L’émotion se fait aussi ressentir dans « Lose My Way », en duo piano-voix avec le compositeur américain Dustin O’Halloran, ou encore dans la revisite piano-voix de « Don’t Run And Hide ». Et quand le piano ne prend pas le dessus, ce sont des duos guitare-voix qui nous émeuvent, comme « Meet You at The Delta » ou « Breaking the Surface ».

Ce deuxième album, aux dépens de grandes orchestrations, laisse donc davantage de place à la voix d’Ane Brun. After The Great Storm et How Beauty Holds The Hand Of Sorrow sont bels et bien deux albums différents, montrant tout le talent d’une artiste, qui n’a plus rien à démontrer sur la scène internationale. Elle se fait plaisir en navigant dans tous les univers musicaux. Et, par la même occasion, fait plaisir à ses fans de la première heure et aux derniers arrivants.

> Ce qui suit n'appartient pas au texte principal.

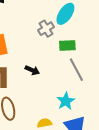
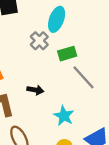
cyan star: (66, 101) -> (64, 116), moved

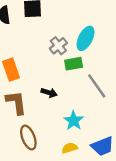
cyan ellipse: (57, 19) -> (86, 38), moved
green rectangle: (67, 54) -> (74, 64), moved

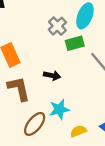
cyan star: (74, 121) -> (59, 109), moved, turned 30
brown ellipse: (28, 138) -> (35, 124), turned 65

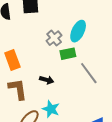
cyan star: (59, 109) -> (51, 109), turned 30

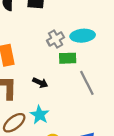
cyan ellipse: (78, 31) -> (83, 36), turned 50

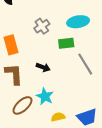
gray cross: (56, 39) -> (42, 26), moved

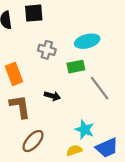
gray cross: (42, 26) -> (47, 50), turned -35
cyan star: (45, 96) -> (85, 130), moved

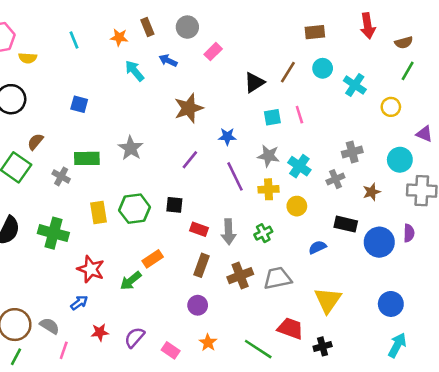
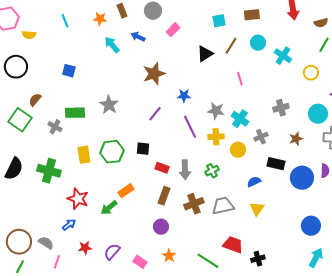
cyan square: (272, 117) -> (219, 21), moved
gray cross: (335, 179) -> (261, 137), moved
yellow triangle: (328, 300) -> (257, 209), moved, size x0.7

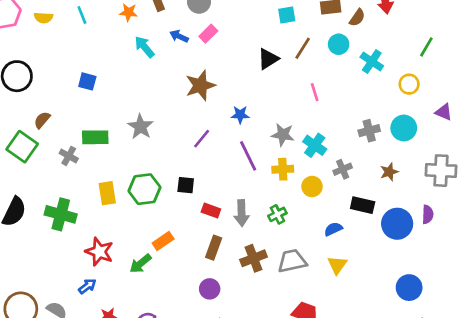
brown semicircle: (321, 23) -> (357, 18), moved, turned -40
pink rectangle: (173, 30) -> (208, 34), moved
yellow semicircle: (29, 35) -> (43, 18), moved
cyan circle: (318, 114) -> (404, 128), moved

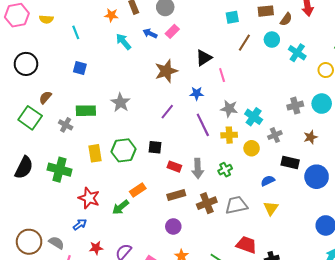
cyan line: (82, 15) -> (76, 32), moved
black triangle: (268, 59) -> (204, 58), moved
pink line: (315, 92) -> (222, 75), moved
brown rectangle: (214, 248) -> (176, 195), turned 54

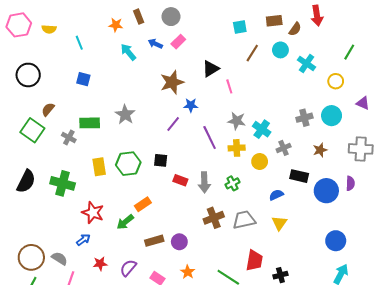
blue star: (197, 93) -> (191, 105), moved
brown rectangle: (176, 195) -> (154, 241), moved
red trapezoid: (246, 245) -> (254, 261), turned 80

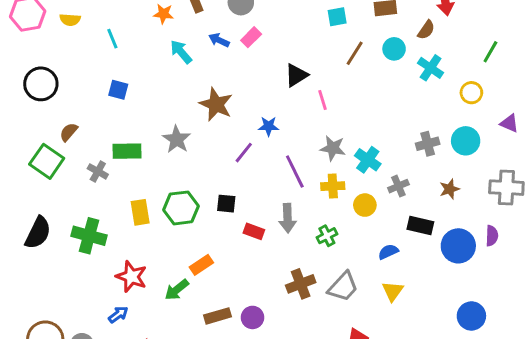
brown semicircle: (295, 29) -> (426, 30), moved
brown star: (172, 82) -> (216, 104), moved, turned -30
gray arrow: (204, 182) -> (288, 218), moved
gray trapezoid: (244, 220) -> (343, 287), turned 145

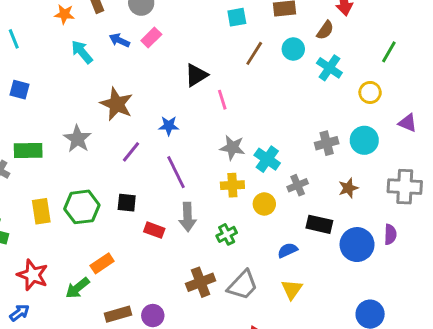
purple line: (244, 153) -> (131, 152), moved
purple line: (295, 171) -> (176, 172), moved

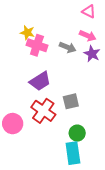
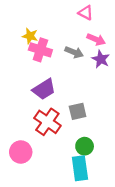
pink triangle: (89, 11) -> (86, 13), moved
pink circle: (13, 124) -> (21, 152), moved

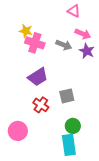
red cross: (47, 122) -> (41, 105), size x0.7

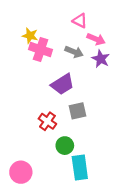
pink triangle: (74, 11) -> (80, 21), moved
purple trapezoid: (38, 77) -> (62, 84), moved
green circle: (73, 126) -> (65, 146), moved
pink circle: (18, 131) -> (21, 172), moved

After The Great Storm, sorti le 30 Octobre 2020.
1. Honey
2.
After the Great Storm
3. Don’t Run and Hide
4. Crumbs
5. Feeling Like I Wanna Cry
6. Take Hold of Me
7. Fingerprints
8. The Waiting
9. We Need a Mother


How Beauty Holds The Hand Of Sorrow, sorti le 27 Novembre 2020.
1. Last Breat
2. Closer
3. Song For Thrill And Tom
4. Meet You at the Delta
5. Trust
6. Gentle Wind Of Gratitude
7. Breaking the Surface
8. Lose My Way (feat. Dustin O’Halloran)
9. Don’t Run And Hide (Piano Version)

Ane Brun sera en concert le samedi 6 novembre 2021 à l’Alhambra à Paris.